Kate walked on to the stalls at the centre of Market Square. A police helicopter came noiselessly from the south then hovered high over the square sending a rhythmic thud around the walls of the castle. Twice it repositioned itself by falling away down the valley then nosing into the sharp westerly wind blowing across the Marches. Three civilian helicopters followed at a much lower altitude and landed on a piece of open ground beneath the escarpment of red sandstone, where their rotor blades turned and bounced in the wind. Then the official cars began to arrive, two accompanied by unmarked protection vehicles that sat just to the right of the rear bumper of the saloons and stuck to them like pilot fish. The cars swept into the square in a way that made heads turn, then followed Sheep Street to the Bailey Hotel, where their occupants were decanted into a room, which Kate learned had been laid on by Eyam’s stepmother for the mourners making the trip from London.
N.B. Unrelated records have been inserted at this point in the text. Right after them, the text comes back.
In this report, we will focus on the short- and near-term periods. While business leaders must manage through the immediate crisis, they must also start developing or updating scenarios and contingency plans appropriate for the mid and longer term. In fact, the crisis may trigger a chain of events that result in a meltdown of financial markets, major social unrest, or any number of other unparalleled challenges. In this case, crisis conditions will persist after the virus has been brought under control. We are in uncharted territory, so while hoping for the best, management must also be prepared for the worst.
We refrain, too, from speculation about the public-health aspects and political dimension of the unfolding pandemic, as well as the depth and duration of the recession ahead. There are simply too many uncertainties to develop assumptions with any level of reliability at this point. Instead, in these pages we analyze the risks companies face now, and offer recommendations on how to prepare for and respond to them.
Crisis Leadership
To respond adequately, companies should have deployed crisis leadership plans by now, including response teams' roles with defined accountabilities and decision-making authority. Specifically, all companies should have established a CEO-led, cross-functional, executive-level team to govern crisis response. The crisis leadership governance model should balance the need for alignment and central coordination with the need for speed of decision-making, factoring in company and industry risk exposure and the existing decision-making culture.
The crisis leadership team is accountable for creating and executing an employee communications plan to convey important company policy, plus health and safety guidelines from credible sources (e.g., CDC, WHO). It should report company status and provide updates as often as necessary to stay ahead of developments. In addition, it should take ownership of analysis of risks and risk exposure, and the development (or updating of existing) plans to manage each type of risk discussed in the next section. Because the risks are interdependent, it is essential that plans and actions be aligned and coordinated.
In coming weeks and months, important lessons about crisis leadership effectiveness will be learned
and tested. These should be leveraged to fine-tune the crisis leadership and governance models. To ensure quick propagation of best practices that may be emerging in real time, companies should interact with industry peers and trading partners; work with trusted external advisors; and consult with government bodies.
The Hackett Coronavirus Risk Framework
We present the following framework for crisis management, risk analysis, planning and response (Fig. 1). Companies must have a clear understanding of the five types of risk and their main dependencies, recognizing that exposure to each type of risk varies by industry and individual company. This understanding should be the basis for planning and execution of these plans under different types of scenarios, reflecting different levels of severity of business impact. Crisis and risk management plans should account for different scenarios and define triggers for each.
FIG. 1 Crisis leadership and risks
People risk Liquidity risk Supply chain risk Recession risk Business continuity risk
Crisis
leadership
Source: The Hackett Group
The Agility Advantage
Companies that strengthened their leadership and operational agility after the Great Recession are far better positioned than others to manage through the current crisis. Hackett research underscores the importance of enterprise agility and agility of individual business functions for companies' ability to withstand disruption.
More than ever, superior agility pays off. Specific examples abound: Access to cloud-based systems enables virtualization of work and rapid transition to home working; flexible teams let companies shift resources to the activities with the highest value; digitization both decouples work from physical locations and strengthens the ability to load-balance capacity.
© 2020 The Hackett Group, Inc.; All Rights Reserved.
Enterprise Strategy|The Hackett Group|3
She stopped at a stall selling wraps, shawls and scented candles to get a better look at her pursuer. The woman moved behind a stand of jams and pickles, then retreated to the line of market stalls at the top of the square. Why the hell was she being followed?
Kate picked up a black and mauve scarf.
‘It’s Nepalese - silk and cashmere,’ said the stallholder, placing a rolled cigarette on a battered tobacco tin. ‘They call that colour damson. A pal of mine imports them from the village in Nepal where they’re made. But I got to admit they’re dear.’
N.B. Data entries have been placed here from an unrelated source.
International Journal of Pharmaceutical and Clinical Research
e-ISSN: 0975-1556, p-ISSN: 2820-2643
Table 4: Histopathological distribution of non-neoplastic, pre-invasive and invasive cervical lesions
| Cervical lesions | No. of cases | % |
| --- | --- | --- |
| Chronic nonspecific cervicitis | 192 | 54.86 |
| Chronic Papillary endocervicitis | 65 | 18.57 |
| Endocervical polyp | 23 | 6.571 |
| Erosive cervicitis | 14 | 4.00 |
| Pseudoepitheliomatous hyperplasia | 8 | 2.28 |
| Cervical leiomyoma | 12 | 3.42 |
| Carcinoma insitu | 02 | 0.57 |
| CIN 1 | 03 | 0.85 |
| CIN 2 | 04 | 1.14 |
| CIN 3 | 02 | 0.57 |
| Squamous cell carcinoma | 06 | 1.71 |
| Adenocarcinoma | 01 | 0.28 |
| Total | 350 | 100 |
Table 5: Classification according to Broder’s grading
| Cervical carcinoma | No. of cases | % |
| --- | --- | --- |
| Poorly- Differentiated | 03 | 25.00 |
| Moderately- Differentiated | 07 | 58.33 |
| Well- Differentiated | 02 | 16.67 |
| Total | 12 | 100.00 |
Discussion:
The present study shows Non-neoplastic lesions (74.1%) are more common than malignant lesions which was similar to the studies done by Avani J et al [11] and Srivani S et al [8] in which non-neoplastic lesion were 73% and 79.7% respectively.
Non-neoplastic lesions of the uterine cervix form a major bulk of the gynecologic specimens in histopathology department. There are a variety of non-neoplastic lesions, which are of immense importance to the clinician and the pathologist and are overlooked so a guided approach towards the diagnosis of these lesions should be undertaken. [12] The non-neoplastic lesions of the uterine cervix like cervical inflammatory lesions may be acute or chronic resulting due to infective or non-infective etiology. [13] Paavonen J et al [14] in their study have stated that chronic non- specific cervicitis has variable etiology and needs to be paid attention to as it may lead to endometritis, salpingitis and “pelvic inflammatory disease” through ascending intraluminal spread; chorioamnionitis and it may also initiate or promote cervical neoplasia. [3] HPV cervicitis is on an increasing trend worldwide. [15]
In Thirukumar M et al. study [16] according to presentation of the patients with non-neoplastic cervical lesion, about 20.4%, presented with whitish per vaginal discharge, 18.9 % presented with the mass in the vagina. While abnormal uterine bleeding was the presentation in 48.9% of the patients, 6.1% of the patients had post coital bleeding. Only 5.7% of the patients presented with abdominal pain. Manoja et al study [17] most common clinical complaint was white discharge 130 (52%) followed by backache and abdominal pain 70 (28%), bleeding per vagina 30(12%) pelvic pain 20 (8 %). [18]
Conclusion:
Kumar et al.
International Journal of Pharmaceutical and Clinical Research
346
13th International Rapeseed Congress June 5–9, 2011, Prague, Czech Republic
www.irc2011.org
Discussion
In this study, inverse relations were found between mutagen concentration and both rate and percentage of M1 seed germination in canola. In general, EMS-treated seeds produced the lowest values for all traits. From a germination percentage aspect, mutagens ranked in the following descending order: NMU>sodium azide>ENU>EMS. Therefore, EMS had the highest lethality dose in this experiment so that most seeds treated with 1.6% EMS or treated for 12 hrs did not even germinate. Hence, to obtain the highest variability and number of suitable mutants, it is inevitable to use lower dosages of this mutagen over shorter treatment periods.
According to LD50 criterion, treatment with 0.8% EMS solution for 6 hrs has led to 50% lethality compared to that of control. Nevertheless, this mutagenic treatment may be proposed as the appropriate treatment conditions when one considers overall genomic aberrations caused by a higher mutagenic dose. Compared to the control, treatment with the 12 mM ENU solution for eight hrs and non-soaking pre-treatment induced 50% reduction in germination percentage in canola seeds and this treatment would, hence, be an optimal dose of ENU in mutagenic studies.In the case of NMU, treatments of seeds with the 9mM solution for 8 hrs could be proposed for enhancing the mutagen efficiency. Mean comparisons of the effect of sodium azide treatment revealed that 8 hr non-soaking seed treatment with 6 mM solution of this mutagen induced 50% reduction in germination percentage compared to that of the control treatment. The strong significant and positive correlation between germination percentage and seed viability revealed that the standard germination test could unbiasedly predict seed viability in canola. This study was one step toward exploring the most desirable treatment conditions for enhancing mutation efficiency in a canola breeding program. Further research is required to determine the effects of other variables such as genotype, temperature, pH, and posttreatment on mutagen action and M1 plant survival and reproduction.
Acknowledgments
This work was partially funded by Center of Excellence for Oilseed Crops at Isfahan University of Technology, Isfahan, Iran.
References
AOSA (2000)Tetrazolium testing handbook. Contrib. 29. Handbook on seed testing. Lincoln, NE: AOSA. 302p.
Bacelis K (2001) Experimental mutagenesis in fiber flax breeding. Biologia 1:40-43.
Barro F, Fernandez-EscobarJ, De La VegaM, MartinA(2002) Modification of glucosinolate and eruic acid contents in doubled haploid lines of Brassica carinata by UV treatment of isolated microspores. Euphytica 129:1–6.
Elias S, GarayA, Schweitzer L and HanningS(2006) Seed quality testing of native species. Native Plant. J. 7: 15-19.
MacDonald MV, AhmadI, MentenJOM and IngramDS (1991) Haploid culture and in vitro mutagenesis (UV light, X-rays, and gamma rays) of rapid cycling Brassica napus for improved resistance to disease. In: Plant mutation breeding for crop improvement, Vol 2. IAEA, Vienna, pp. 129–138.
The scarf went well with the short dark grey herringbone jacket and black trousers she’d chosen for the funeral. She put it on and looked at herself in a smudged mirror that hung from the front of the stall, angling it slightly to see over her shoulder. The watcher had moved behind her and glanced twice in her direction. ‘Screw this,’ she said softly and turned and eyeballed the woman, who looked away.
‘The scarf?’ said the stallholder.
‘I’ll take it,’ Kate said with a smile.
‘Looks terrific on you: just right for your dark colouring, if you don’t mind me saying.’